ABSTRACT

CT image reconstruction is a very interesting and challenging topic and an active research area. Novel algorithms are being continually developed. In this chapter, we first briefly review the history of reconstruction algorithms that can be traced back to as early as 1917, when J. Radon, an Austrian mathematician, first presented a mathematics solution for reconstruction of a function from these line integrals. However, his work did not attract much

attention, and no progress was made until the late 1950s, when the development of CT scanners gradually gained more attention in the medical community. Allan M. Cormack (1963) solved the problem of how to reconstruct images by using a finite number of projections, an important contribution. In the same year, William H. Oldendorf (1963) developed a direct backprojection method.
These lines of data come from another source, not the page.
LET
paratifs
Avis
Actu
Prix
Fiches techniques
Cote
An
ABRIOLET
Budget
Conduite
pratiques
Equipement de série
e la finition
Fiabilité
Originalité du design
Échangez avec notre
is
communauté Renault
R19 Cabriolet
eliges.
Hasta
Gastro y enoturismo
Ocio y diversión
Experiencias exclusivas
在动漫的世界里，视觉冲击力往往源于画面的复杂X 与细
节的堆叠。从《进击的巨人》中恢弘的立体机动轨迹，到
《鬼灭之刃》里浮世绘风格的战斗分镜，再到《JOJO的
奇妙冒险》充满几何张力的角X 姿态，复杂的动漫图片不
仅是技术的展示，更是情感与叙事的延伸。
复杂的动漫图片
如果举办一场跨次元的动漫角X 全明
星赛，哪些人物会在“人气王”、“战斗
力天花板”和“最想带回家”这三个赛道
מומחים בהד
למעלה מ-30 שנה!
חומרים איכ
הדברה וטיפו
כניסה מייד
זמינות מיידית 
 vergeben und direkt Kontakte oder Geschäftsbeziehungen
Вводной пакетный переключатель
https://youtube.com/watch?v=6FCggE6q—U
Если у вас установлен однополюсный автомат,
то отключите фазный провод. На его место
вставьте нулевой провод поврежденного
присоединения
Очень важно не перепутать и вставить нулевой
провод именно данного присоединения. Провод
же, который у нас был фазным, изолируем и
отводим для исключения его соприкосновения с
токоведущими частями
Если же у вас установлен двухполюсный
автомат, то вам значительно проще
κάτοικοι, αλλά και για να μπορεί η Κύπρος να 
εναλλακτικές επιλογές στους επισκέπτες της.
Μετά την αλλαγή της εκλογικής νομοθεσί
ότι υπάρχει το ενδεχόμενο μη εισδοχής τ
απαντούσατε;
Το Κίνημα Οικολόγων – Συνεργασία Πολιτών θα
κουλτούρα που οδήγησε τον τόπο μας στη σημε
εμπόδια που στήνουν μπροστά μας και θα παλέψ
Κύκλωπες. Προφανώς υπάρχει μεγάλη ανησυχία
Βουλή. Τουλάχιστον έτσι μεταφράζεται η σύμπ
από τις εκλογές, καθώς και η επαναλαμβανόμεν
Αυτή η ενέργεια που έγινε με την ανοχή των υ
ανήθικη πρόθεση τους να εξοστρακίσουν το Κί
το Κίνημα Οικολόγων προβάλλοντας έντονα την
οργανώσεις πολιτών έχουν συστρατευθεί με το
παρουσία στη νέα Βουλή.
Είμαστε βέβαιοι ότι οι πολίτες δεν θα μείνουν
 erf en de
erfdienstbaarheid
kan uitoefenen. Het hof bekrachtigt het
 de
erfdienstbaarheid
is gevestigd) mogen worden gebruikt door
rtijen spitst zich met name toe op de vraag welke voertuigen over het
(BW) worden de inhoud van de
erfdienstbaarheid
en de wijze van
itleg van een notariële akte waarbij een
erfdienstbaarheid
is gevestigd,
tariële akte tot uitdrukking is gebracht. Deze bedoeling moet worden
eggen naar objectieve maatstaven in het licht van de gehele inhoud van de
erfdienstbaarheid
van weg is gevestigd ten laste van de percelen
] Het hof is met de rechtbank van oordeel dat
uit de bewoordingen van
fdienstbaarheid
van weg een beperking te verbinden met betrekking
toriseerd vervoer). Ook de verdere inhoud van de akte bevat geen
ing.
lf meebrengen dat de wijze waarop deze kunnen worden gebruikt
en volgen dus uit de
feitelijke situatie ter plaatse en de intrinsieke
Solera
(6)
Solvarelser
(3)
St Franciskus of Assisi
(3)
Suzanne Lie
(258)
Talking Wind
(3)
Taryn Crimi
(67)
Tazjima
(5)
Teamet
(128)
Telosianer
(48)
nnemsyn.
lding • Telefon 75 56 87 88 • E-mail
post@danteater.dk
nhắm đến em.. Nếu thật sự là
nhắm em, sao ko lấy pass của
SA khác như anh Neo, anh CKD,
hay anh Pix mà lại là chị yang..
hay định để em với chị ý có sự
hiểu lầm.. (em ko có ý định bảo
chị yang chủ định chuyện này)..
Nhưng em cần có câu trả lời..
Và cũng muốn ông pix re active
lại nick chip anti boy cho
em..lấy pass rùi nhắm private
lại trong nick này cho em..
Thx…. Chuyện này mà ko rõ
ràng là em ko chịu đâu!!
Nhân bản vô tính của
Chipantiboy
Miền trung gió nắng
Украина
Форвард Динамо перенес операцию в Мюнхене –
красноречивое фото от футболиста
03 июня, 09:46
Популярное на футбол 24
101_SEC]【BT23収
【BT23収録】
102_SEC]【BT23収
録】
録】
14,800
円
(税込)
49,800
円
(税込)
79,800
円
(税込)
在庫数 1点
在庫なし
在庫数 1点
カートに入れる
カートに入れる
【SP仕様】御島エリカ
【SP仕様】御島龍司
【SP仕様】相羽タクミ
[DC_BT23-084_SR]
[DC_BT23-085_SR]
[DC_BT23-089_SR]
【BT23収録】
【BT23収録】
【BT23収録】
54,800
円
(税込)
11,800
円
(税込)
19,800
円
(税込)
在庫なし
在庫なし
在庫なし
Later, the idea of filtered backprojection was first proposed by Bracewell and Riddle (1967), probably the most influential development in this area. Gordon et al. (1970) proposed the algebraic reconstruction technique (ART), which may produce a good reconstruction when projections are not uniformly distributed or limited. During this period, a breakthrough was made by Godfrey N. Hounsfield at the Central Research Laboratory of EMI, Ltd., in England. During 1968-1972, he built the first CT scanner and obtained the first image of a patient’s head using an algebraic algorithm. For their pioneer work, Cormack and Hounsfield shared the Nobel Prize in Physiology or Medicine in 1979.